De esa época podría seguir contando miles de anécdotas, pero hay una que recuerdo de manera casi perfecta. Yo tenía 10 años y era un degenerado como suelen serlo los niños de esa edad en adelante. Es decir que más que el teatro o los libros, lo único que me interesaba entonces era ver mujeres desnudas. Como fuera, en donde fuera. Y mi condición privilegiada de ser el niño de la novela me permitió el doble privilegio de ver sin ropa a algunas de las actrices más bellas de la televisión en aquel tiempo: a Margarita Rosa de Francisco —la Mencha, para mí siempre será la Mencha, divina—, a María Goretti, a Marcela Gallego… Lo que yo hacía era meterme al camerino de las mujeres, y como era “el niño” pues nadie decía nada y ellas se cambiaban allí, tranquilas, delante de mí. Hablando de cosas sin importancia mientras yo estaba en el paraíso. Pero una vez, por andar en esas, tuve una experiencia absolutamente estremecedora, tanto desde el punto de vista estético como desde el punto de vista moral. Yo estaba en ese camerino listo para las mejores cosas, cuando de pronto entró Teresa Gutiérrez. Una gran actriz y un mejor ser humano. Entró fumando y sin mediar palabra se fue quitando la ropa. Yo ya la había visto en bikini (lo juro) en el Hotel Gran Galeón de Santa Marta, pero ahora era distinto. Ahora se estaba quitando toda la ropa, allí delante de mí. Fumaba y se reía y decía groserías, y hablaba con las otras de cosas sin importancia. Y yo allí, yo allí. 

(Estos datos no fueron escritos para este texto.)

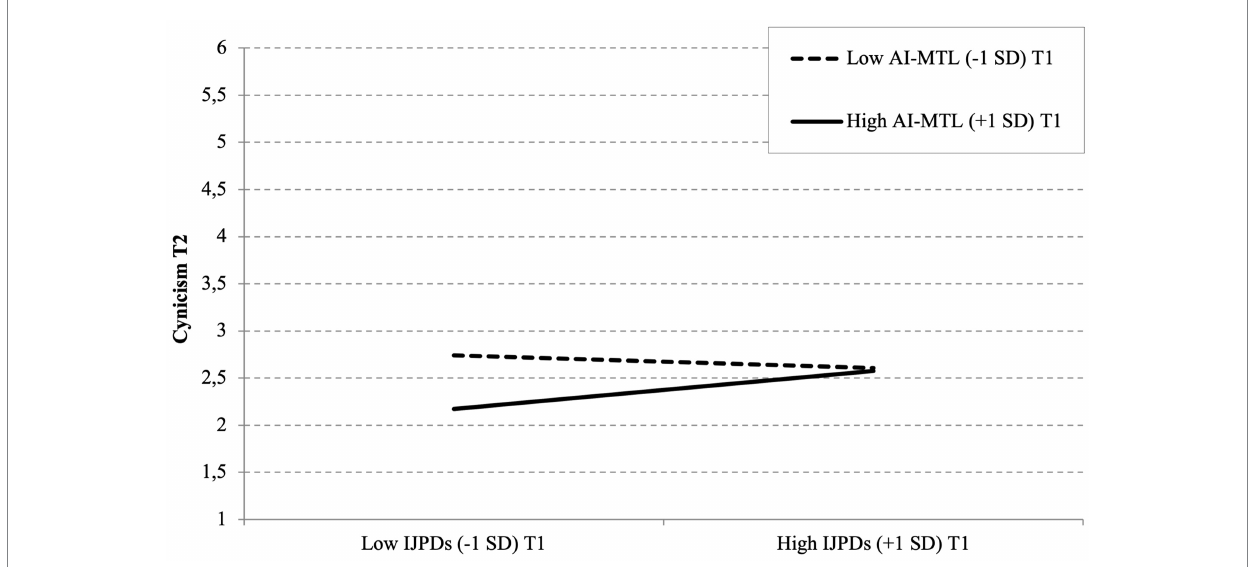
FIGURE 1 Two-way interaction effect between affective-identity motivation to lead (AI-MTL) at T1 and intensified job-related planning demands (IJPDs) at T1 on cynicism at T2 ( B coefficients are reported in the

Ya sé lo que muchos estarán diciendo: qué horror, ver a Teresa Gutiérrez en bola. Qué trauma, pobre niño, pobre el GuriGuri. Pues no, la verdad es que no. Todavía hoy me acuerdo perfectamente de su cuerpo, y sobre todo de su piel: perfecta, cuidada, firme. No recuerdo cómo era María Goretti desnuda, ni la Mencha. Mujeres bonitas como tantas, sin ropa y ya. Pero Teresa era otra cosa y aquí lo cuento después de tanto, con ojos de niño. Eso aprendí a los 10 años sin necesidad de ninguna teoría: que la belleza puede ser también aquello que logramos recordar. Lo recuerdo hoy: que la belleza es otro nombre para la memoria.